Cerveau, plaisir, sexualité — Seconde

✅ Corrigé détaillé — Exercice 2

Partie A

1) Chez les rongeurs castrés (privés de testostérone), le comportement de recherche sexuelle est complètement aboli en environ 15 semaines après la castration. Conclusion : chez les rongeurs, le comportement sexuel est entièrement dépendant de la testostérone. Sans cette hormone, aucun comportement sexuel n’est observé.

2) Chez des hommes ne sécrétant pas de testostérone (sans traitement hormonal), on observe des érections dans 20 % des cas. Conclusion : chez l’être humain, le comportement sexuel échappe en partie aux hormones. Le cortex cérébral peut maintenir certains comportements sexuels en l’absence de testostérone. La sexualité humaine n’est donc pas entièrement dépendante des hormones.

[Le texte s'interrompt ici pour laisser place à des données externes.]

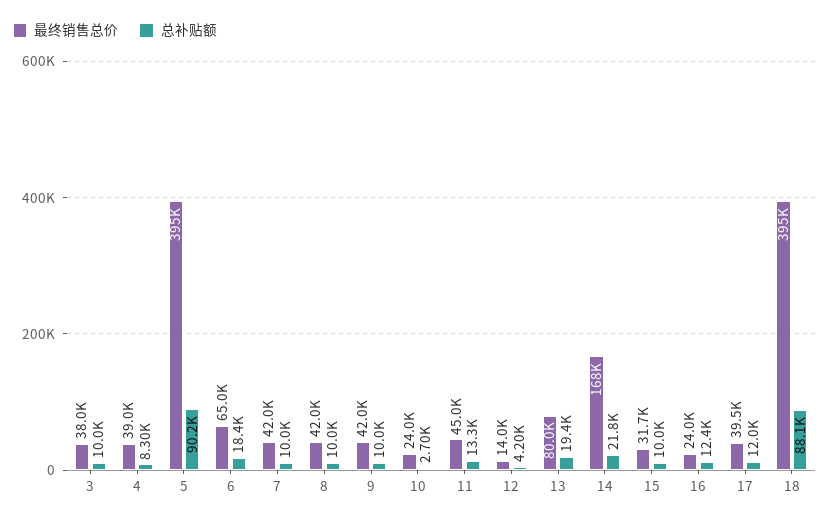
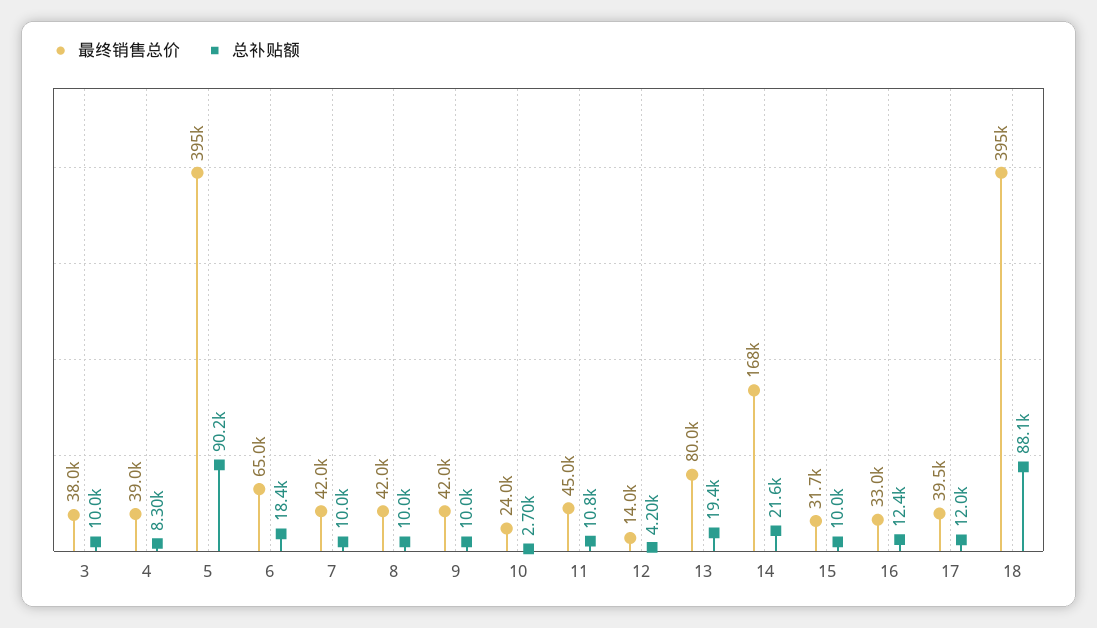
  {
    "最终销售总价": {
      "3": 38000,
      "4": 39000,
      "5": 395000,
      "6": 65000,
      "7": 42000,
      "8": 42000,
      "9": 42000,
      "10": 24000,
      "11": 45000,
      "12": 14000,
      "13": 80000,
      "14": 168000,
      "15": 31700,
-     "16": 24000,
+     "16": 33000,
      "17": 39500,
      "18": 395000
    },
    "总补贴额": {
      "3": 10000,
      "4": 8300,
      "5": 90200,
      "6": 18400,
      "7": 10000,
      "8": 10000,
      "9": 10000,
      "10": 2700,
-     "11": 13300,
+     "11": 10800,
      "12": 4200,
      "13": 19400,
-     "14": 21800,
+     "14": 21600,
      "15": 10000,
      "16": 12400,
      "17": 12000,
      "18": 88100
    }
  }

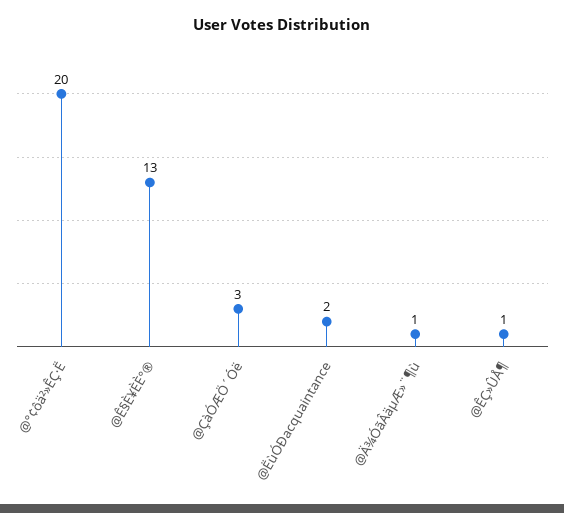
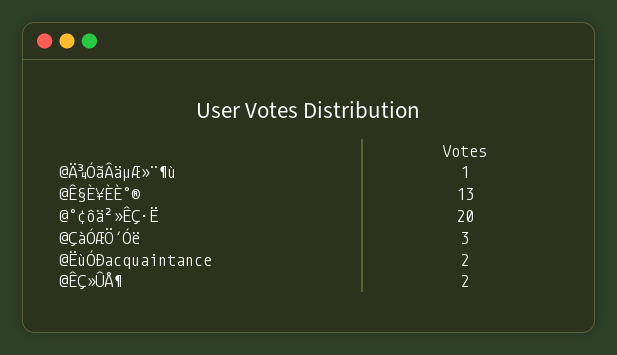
  {
    "@°¢ôä²»ÊÇ·Ë": 20,
    "@Ê§È¥ÈÈ°®": 13,
    "@ÇàÓÆÖ´Óë": 3,
    "@ËùÓÐacquaintance": 2,
    "@Ä¾ÓãÂäµÆ»¨¶ù": 1,
-   "@ÊÇ»ÛÅ¶": 1
+   "@ÊÇ»ÛÅ¶": 2
  }

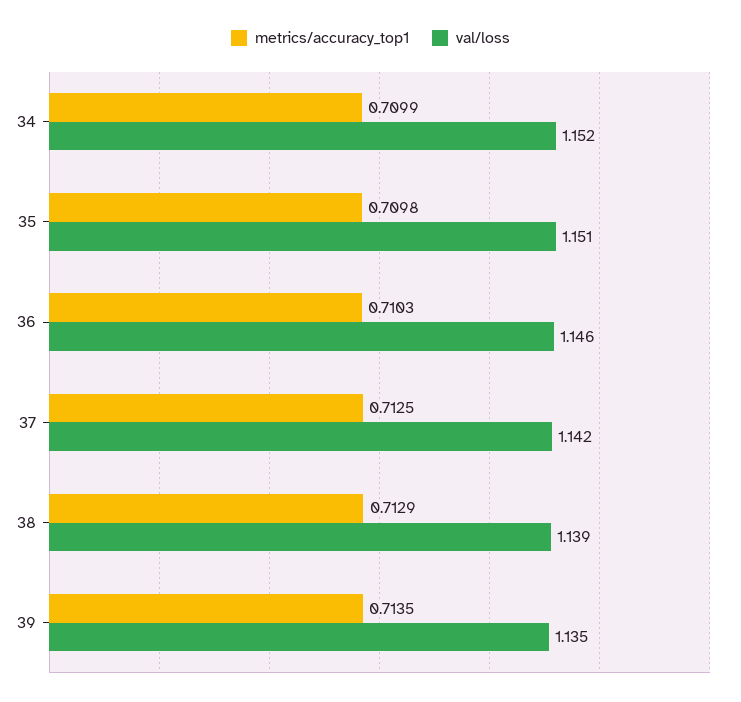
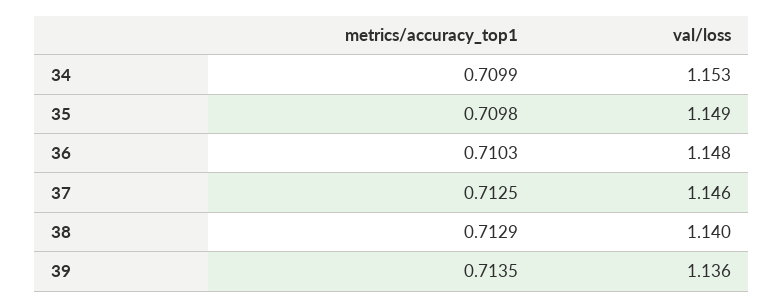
  {
    "metrics/accuracy_top1": {
      "34": 0.7099,
      "35": 0.7098,
      "36": 0.7103,
      "37": 0.7125,
      "38": 0.7129,
      "39": 0.7135
    },
    "val/loss": {
-     "34": 1.152,
+     "34": 1.153,
-     "35": 1.151,
+     "35": 1.149,
-     "36": 1.146,
+     "36": 1.148,
-     "37": 1.142,
+     "37": 1.146,
-     "38": 1.139,
+     "38": 1.14,
-     "39": 1.135
+     "39": 1.136
    }
  }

3) Tableau comparatif complété :

Critère Rongeurs Êtres humains
Comportement sexuel sans testostérone Aboli en ~15 semaines : aucun comportement sexuel observé Partiellement maintenu : érections dans 20 % des cas malgré l’absence de testostérone
Rôle du cortex cérébral Limité : le cortex n’empêche pas l’abolition du comportement sexuel sans hormones Central : le cortex peut exercer un contrôle sur le comportement sexuel indépendamment des hormones
Facteurs influençant la sexualité Essentiellement hormonaux (testostérone) Hormonaux + émotionnels + culturels + sociaux + cognitifs (multifactorielle)

4) Quatre facteurs non hormonaux influençant la sexualité humaine :
Facteurs émotionnels : amour, désir, attachement affectif.
Facteurs sensoriels : toucher, vue, sons, odeurs perçus comme stimulants.
Facteurs culturels : normes sociales, représentations culturelles de la sexualité.
Facteurs cognitifs : pensées, imaginaire, fantasmes, contrôle conscient du cortex cérébral.

Partie B

5) Dire que la sexualité humaine est « sous contrôle du cortex cérébral » signifie que le cortex, siège de la pensée consciente, des émotions et du raisonnement, peut influencer le comportement sexuel humain indépendamment des hormones. Concrètement :
• Le cortex peut initier ou inhiber des comportements sexuels volontairement (ex. : résister à une impulsion sexuelle dans un contexte inadéquat).
• Il intègre des informations émotionnelles, sociales et culturelles qui modulent le comportement sexuel.
Différence avec l’ATV : l’ATV est un mécanisme automatique qui libère de la dopamine en réponse à des stimuli sensoriels (réflexe). Le cortex, lui, traite les informations de façon consciente et réfléchie, permettant un contrôle volontaire que les rongeurs n’ont pas.

6) La donnée de 20 % d’érections chez des hommes sans testostérone démontre que le comportement sexuel humain peut se produire en l’absence totale de la principale hormone sexuelle. Chez les rongeurs, 0 % de comportement sexuel est observé sans testostérone. Cette différence fondamentale montre que :
• D’autres mécanismes que la testostérone contrôlent le comportement sexuel humain (cortex cérébral, facteurs émotionnels, culturels…).
• La sexualité humaine est multifactorielle et ne peut pas être réduite à une simple réponse hormonale.
• L’humain possède une autonomie vis-à-vis de ses hormones que les rongeurs n’ont pas, grâce notamment à l’évolution de son cortex cérébral.